Rwanda has placed a lot of emphasis on MICE and tourism, but what we are seeing now as a result of the pandemic, is a real threat that revenues from these sectors will take longer to rebound. Do you see the need to revise the country’s strategy at this point?
I don’t think we need to do anything differently. We just need to keep doing what we all along agreed to do, but we have had weaknesses in that area, which we need to overcome.
Even if there was no pandemic, in implementing your strategy, you always keep taking steps with the results you expect. If that is not achieved, then you find ways of tweaking it and maybe changing something here and there.

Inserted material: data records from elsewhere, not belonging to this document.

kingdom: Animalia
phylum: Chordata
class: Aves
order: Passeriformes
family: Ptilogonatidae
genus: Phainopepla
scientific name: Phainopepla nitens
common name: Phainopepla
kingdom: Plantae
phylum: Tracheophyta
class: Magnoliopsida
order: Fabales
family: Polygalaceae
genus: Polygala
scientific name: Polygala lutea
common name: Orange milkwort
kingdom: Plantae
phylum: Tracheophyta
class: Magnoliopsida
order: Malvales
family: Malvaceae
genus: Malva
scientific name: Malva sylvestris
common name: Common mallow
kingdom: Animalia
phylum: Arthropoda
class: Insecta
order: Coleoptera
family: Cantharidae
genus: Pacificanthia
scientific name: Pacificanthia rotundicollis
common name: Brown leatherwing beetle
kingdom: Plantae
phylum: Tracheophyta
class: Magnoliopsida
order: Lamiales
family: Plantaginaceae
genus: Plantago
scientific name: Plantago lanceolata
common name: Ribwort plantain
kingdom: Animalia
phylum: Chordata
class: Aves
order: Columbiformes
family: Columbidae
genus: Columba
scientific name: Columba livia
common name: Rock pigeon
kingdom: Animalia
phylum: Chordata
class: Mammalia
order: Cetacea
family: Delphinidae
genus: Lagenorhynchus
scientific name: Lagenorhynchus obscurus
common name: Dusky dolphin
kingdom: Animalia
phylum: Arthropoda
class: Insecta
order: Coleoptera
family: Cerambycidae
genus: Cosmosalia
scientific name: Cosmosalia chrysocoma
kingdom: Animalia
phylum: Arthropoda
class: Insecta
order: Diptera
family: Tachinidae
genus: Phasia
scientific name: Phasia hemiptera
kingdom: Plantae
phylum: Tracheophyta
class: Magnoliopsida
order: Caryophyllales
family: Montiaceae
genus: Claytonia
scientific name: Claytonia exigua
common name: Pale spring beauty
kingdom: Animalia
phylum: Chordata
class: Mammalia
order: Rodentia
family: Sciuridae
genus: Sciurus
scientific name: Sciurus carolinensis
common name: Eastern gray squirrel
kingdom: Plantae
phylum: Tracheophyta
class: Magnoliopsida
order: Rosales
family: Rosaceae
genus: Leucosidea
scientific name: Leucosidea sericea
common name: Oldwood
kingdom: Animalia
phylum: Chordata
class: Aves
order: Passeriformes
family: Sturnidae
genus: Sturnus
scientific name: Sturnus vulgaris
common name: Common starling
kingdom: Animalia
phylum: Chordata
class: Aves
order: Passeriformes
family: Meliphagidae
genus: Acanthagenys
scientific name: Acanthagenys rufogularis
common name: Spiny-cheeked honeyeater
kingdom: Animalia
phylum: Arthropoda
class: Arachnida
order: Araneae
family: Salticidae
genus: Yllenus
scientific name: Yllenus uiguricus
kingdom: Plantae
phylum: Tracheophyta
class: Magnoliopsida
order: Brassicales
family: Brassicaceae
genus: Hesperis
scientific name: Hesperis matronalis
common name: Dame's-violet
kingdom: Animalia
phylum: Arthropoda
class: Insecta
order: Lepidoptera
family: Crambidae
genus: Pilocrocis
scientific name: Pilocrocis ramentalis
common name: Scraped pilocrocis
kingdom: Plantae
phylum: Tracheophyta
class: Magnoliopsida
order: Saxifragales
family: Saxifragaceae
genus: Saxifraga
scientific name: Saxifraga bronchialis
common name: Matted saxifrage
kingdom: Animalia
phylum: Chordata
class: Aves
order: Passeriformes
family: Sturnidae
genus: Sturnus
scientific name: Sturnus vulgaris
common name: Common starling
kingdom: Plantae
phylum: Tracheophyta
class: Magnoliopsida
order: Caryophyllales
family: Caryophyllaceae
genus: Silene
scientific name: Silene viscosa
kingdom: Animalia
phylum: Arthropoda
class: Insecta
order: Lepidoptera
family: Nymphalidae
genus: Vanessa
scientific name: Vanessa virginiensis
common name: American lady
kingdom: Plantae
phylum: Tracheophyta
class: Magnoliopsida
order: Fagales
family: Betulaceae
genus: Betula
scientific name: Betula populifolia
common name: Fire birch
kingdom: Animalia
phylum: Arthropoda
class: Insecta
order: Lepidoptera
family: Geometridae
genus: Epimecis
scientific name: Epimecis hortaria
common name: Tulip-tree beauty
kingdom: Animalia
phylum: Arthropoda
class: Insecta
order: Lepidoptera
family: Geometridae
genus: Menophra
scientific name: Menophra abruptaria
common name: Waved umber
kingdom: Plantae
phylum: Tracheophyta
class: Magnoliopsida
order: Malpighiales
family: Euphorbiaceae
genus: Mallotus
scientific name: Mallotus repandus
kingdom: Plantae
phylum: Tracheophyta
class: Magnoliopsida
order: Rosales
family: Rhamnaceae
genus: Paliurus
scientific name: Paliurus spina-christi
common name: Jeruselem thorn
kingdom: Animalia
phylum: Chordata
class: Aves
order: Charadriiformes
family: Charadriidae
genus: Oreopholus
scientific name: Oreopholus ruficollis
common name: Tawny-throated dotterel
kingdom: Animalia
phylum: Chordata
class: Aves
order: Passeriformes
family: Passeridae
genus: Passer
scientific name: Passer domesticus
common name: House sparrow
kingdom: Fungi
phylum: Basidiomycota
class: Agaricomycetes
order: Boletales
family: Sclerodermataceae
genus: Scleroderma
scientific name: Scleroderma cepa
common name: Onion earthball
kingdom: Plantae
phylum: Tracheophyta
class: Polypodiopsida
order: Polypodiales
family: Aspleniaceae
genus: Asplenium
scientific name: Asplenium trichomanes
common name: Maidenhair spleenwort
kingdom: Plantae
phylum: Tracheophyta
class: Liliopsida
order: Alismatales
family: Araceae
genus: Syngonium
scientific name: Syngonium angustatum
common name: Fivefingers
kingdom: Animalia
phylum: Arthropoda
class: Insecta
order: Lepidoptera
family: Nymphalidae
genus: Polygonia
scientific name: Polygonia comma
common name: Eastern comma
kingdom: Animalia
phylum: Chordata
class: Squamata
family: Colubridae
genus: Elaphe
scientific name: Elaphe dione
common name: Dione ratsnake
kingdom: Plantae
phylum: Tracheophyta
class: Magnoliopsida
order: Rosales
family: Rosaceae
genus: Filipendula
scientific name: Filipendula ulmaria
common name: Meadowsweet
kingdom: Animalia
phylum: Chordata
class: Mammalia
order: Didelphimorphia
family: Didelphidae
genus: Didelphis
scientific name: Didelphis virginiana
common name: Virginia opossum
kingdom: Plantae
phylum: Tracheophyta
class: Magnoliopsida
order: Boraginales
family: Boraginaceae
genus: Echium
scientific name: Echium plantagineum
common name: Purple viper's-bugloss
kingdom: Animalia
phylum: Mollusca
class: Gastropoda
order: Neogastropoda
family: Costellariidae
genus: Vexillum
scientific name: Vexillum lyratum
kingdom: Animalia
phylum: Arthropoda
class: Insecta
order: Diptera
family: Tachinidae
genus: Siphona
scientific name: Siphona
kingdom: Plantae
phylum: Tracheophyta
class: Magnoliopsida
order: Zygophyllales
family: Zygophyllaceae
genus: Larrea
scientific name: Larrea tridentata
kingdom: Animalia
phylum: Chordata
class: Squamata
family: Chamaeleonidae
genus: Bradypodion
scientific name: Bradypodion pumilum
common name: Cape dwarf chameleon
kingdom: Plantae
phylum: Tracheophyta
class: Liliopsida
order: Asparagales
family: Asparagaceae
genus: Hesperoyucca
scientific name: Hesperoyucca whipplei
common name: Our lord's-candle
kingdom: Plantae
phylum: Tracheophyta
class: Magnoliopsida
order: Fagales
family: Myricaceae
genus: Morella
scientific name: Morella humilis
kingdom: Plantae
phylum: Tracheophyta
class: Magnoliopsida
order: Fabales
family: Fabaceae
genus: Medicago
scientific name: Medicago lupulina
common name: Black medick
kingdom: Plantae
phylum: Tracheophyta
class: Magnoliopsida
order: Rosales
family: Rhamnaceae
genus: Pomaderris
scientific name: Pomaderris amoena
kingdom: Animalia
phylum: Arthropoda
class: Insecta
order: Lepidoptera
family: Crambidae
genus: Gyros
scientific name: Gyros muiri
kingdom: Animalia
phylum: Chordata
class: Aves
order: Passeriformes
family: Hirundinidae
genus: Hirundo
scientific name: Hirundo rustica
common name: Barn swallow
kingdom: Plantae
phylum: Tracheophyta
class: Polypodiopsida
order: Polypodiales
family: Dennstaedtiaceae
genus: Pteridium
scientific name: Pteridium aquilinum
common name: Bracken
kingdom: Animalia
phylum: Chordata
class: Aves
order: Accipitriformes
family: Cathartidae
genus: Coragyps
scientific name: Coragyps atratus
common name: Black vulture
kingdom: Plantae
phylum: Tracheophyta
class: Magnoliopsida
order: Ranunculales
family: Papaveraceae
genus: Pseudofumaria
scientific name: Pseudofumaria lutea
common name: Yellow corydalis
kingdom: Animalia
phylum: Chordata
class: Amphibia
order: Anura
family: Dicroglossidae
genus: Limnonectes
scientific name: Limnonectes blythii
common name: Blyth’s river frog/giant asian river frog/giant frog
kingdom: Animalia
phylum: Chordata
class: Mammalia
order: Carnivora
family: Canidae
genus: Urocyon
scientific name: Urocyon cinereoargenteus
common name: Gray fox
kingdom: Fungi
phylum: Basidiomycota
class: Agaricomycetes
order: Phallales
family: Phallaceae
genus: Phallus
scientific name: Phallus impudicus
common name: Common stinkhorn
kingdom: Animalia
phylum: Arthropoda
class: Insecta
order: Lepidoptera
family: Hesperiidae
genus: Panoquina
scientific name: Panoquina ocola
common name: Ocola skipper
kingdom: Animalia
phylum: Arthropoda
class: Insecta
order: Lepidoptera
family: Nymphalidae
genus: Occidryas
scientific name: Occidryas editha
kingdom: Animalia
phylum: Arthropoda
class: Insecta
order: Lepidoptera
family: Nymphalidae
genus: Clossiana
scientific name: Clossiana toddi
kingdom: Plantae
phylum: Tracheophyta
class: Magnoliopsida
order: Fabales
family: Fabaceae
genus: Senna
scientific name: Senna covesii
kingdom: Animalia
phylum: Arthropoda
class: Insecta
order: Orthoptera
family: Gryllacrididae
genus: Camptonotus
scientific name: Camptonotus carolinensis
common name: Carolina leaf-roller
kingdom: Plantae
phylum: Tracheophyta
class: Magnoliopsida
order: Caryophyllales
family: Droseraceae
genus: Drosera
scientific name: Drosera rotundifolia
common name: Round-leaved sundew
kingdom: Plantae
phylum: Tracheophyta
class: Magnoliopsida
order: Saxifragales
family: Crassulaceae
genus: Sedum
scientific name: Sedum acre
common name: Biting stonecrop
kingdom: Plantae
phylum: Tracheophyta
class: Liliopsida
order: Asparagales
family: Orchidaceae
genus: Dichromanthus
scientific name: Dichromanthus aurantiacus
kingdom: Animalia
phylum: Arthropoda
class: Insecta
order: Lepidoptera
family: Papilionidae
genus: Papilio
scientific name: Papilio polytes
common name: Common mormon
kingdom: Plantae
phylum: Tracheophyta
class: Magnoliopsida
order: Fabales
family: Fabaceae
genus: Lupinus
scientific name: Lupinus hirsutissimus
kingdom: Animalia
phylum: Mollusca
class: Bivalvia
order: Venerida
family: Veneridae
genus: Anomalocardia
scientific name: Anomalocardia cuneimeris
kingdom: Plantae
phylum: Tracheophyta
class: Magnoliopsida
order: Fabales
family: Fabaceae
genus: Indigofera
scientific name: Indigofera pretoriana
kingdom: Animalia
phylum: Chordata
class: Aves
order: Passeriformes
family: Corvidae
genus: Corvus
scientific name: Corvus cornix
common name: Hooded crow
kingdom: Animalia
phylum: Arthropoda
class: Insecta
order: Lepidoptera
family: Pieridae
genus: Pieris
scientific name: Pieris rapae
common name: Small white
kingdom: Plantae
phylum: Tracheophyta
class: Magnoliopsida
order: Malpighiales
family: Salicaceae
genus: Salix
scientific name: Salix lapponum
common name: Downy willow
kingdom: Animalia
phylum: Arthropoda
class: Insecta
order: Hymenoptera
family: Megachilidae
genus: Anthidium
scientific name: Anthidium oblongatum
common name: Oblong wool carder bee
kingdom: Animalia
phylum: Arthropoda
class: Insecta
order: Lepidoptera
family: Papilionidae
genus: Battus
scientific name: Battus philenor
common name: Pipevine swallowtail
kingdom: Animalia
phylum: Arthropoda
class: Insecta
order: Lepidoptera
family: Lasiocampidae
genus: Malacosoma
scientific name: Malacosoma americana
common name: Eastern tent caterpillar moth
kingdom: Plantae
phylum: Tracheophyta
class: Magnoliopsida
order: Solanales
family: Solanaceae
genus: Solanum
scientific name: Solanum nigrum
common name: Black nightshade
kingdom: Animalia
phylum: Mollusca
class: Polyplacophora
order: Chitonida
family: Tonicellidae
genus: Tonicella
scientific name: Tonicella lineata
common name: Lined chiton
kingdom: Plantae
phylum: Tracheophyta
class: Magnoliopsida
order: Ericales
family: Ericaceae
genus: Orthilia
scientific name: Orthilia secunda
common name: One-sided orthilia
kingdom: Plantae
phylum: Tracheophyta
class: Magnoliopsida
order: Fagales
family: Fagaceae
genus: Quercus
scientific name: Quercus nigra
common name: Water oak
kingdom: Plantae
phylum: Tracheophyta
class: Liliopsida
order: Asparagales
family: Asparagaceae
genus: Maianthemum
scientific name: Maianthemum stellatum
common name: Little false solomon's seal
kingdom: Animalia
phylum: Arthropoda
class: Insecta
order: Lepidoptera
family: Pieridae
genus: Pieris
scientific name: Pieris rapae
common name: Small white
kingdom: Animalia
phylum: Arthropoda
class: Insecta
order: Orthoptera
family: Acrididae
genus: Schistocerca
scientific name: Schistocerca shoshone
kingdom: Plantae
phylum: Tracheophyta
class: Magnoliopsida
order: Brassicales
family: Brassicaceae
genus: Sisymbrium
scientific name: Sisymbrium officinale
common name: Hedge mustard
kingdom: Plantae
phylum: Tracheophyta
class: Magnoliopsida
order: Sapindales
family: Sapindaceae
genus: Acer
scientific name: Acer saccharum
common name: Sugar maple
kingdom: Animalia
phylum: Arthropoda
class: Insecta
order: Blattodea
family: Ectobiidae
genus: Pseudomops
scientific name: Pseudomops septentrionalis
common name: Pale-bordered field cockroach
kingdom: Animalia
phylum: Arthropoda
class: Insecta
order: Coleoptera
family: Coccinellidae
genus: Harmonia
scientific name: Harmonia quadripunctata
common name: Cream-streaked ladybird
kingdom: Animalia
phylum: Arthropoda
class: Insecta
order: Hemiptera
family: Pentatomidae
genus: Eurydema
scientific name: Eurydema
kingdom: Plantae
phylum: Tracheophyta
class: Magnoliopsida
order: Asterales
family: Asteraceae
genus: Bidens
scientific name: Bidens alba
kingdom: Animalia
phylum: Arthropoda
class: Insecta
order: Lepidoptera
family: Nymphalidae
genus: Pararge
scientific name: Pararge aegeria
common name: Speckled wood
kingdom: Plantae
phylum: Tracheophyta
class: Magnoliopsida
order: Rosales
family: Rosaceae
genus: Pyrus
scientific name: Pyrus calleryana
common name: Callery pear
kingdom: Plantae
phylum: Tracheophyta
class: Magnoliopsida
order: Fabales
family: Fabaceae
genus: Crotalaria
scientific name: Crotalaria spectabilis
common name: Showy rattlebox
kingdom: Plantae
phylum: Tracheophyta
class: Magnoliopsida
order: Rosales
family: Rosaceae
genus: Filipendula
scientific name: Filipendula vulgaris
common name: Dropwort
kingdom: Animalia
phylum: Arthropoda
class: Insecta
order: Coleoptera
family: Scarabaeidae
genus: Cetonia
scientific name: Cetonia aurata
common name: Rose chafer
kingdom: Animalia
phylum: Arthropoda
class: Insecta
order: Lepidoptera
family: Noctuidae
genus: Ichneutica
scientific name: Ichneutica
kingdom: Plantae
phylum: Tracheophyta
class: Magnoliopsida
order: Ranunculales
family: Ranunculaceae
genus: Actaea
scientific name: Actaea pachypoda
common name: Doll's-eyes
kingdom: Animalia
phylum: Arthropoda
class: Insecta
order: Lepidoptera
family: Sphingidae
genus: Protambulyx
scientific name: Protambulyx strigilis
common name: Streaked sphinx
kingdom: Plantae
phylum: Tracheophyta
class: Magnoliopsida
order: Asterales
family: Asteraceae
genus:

This pandemic has affected every country, and for MICE and tourism to work, people must be able to travel. So there will not be people coming to Rwanda, to the region and beyond for some time, because for now, the lockdown is across the world.
So, to say that I am going to replace MICE with this or that, maybe it is too early, because even what you may think of replacing it with has also been affected.
We will, therefore, wait a little bit and see what is working at what time or if there is anything that we can replace it with.
The EAC Heads of State Summit has not met during this coronavirus pandemic. As chairperson do you take blame for this lack of regional co-ordinated effort towards the pandemic?
I am the chairperson of the EAC currently, and that implies responsibility in a sense. But being the chair doesn’t mean you manage partner states’ affairs since all countries manage themselves the way they deem fit.
A number of virtual meetings have taken place including for ministers of Health that agreed on how to co-ordinate.
We attempted to also hold meetings as Heads of State and discuss and give direction in a co-ordinated way.
This did not happen, because a number of countries—three specifically—in a sense because of the procedure in the Community where all members have to be available in order for the virtual meeting to take place.
But the effort was made and we even attempted another at a later date that suited everyone but still it appeared that not everyone was ready.
In essence, we were affected more by the procedures of the Community than the structure. Procedure appears to take precedence over the substance of collective responsibility.
As you have seen in the case of Rwanda, we now have the problem. Whereby we had really taken full control of the situation and reining in the coronavirus, but cross-border activities introduced other infected numbers rapidly.
Now we are trying to deal with that and there is no better way of dealing with that than through regional co-operation, co-ordination and understanding each other.
What is your comment on reports that continue to claim that Rwandan soldiers are operating in eastern DRC, and how do you think the rebel groups in DRC should be defeated?
There is not a single soldier of Rwanda Defence Forces (RDF) that has gone to that area. Not a single one; and I say that with authority.
The government of Democratic Republic of Congo knows that there is not a single RDF soldier is in eastern DRC; take it from me that there is no single RDF soldier in that part of the world.
Fortunately, we have a government in Democratic Republic of Congo that has come to agree to work with countries in the region to come to resolve the problem that has been there for years.
But according to some people, that is not even a good gesture that the Democratic Republic of Congo is working with regional countries to end this problem because it is a problem they (do not) want to preserve.
Recently the FDLR ambushed and killed guards in Virunga National Park on the Democratic Republic of Congo side. There was only one mention about some rebels from Rwanda killing people and that was it. It was not a big deal.
It is like these people have been made to feel entitled to do whatever they want in the Democratic Republic of Congo.
The United Nations forces are there ostensibly to deal with that problem. They are not. So everything is summarised as Rwanda getting involved in the Democratic Republic of Congo, and that is the answer raised for every problem in that area.